In 2013, a 40-day labour strike occurred at the Kwai Tsing Container Terminal in the Hong Kong Dock Strike. This strike cost Hongkong International Terminals almost HK $5 Million in daily losses as the loss of over one third of the workforce caused average delays of 2 to 4 days for all ships. That’s a loss of roughly HK $200 Million!
In 2012, the industry was almost paralyzed when the East Coast ports threatened to go on strike on October 1, as this strike was only narrowly averted at the last minute. This strike could also have cost the US Economy Billions.
In 2008, in protest of the Iraq War, the ILWU encouraged longshore workers to “shut down all West Coast ports” by walking off the job on May 1, 2008 to “Make May Day a ‘No Peace, No Work’ holiday”. On that day, more than 10,000 ILWU workers from all 29 West Coast ports voluntarily stopped work, effectively shutting down all west coast ports for a day.

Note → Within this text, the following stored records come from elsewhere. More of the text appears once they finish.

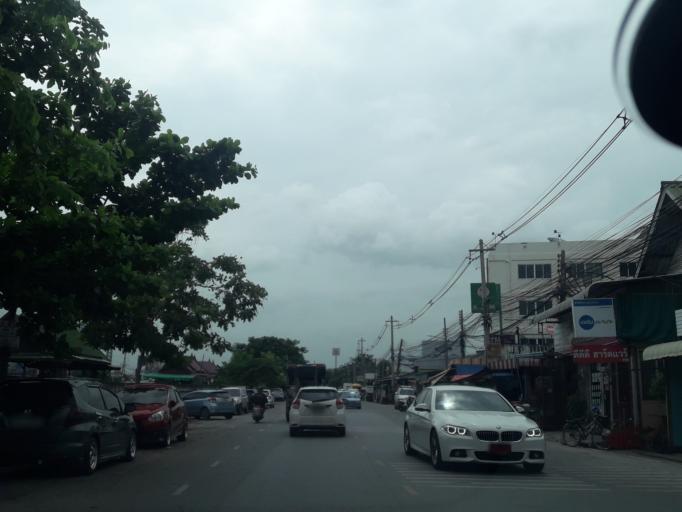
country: TH
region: Bangkok
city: Sai Mai
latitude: 13.9885
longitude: 100.6382
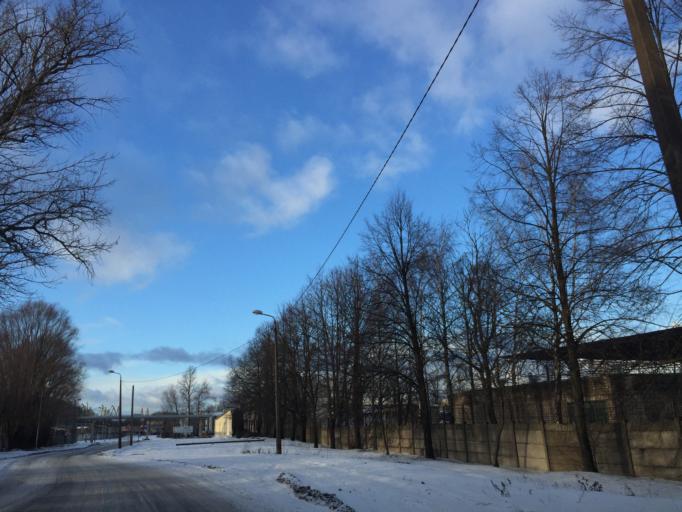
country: LV
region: Riga
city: Riga
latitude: 56.9805
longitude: 24.1133
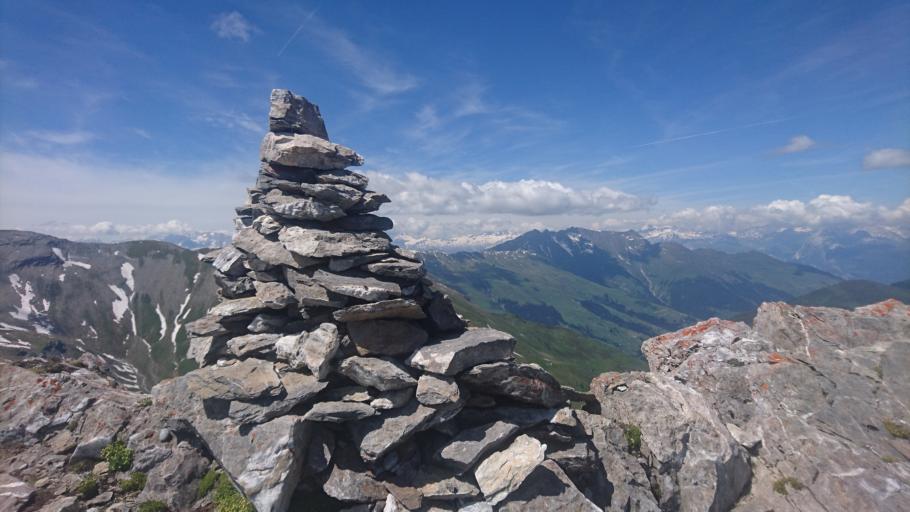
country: CH
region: Grisons
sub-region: Hinterrhein District
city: Thusis
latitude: 46.6347
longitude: 9.3414
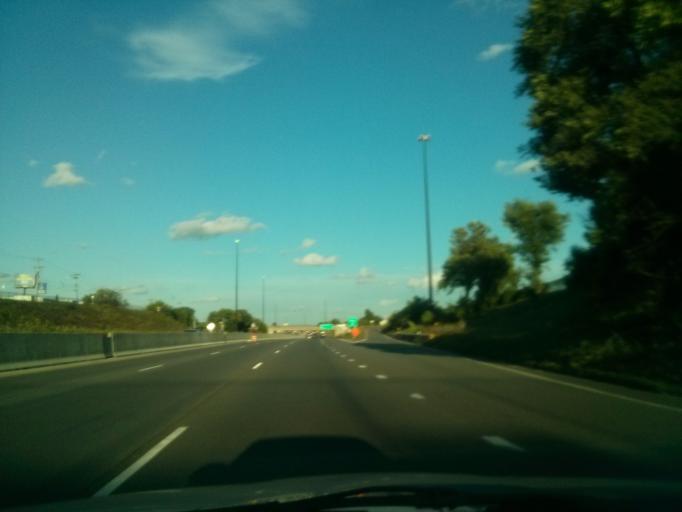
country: US
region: Minnesota
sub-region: Hennepin County
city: Richfield
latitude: 44.8618
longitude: -93.2831
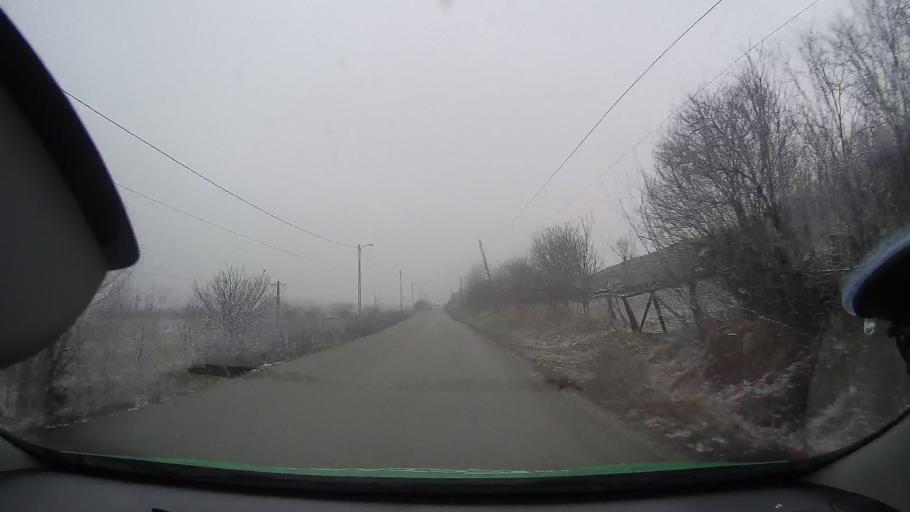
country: RO
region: Alba
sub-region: Comuna Farau
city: Farau
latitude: 46.3386
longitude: 23.9528
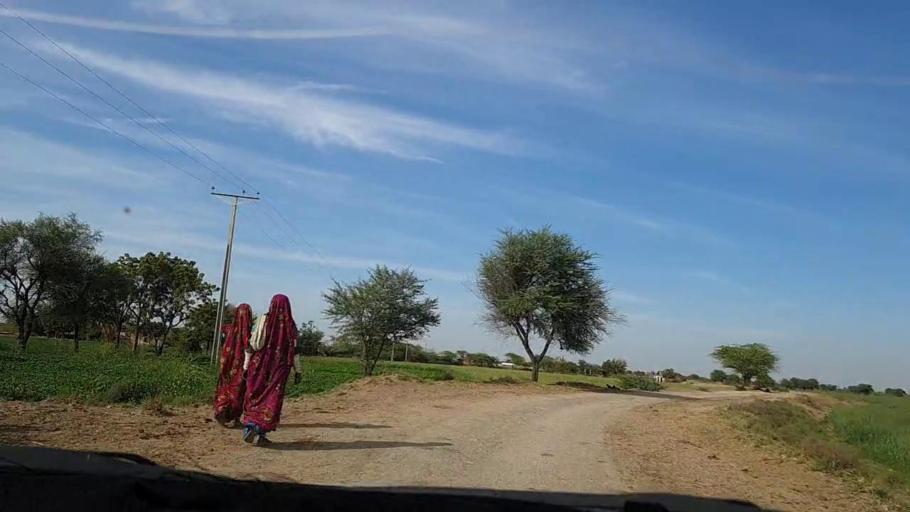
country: PK
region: Sindh
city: Dhoro Naro
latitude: 25.4799
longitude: 69.5405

In 2007, we saw the German National Rail strike of 2007. While it was only for 3 days, starting on November 14 and ending on November 17, it was the largest strike in history against Deutsche Bahn, shutting down freight service as well as passenger trains. Even though management brought in managers and other employers to keep trains running, more than 40% of freight trains — needed to carry cargo to and from docks — were halted. The strike cost over € 50 Million a day.
Strikes aren’t a new occurrence. We can keep going, all the way back to (at least) the 1792 Philadelphia River Pilot’s strike. More importantly, since unions aren’t going anywhere (and are, in fact, gaining ground in the emerging and newly emergent economies), strikes aren’t going anywhere either.
And they will bring your global trade to a halt if you are not prepared for them.
How do you prepare for them? Keep an eye on all of the ports, rail, and trucking companies you use to move your goods and when their union contracts expire. When expiration draws near, monitor the situation. If it looks like talks will break down, make sure you have alternate options at the ready. Have plans that use other ports, and other trucking companies, even if those ports are further and those trucking companies cost more, if the goods are critical to your bottom line — and if they are strategic, and small enough, consider air freight from a secondary airport to a secondary airport. (Solutions like FreightOS can often help you identify nearby ports and airports and relative costs.) While the hope is that you will never need to use less efficient and less cost-effective options, if the alternative is risking your goods trapped in a port for months, a less profitable sale is still much better than no sale. (Remember, No Sale, No Store.)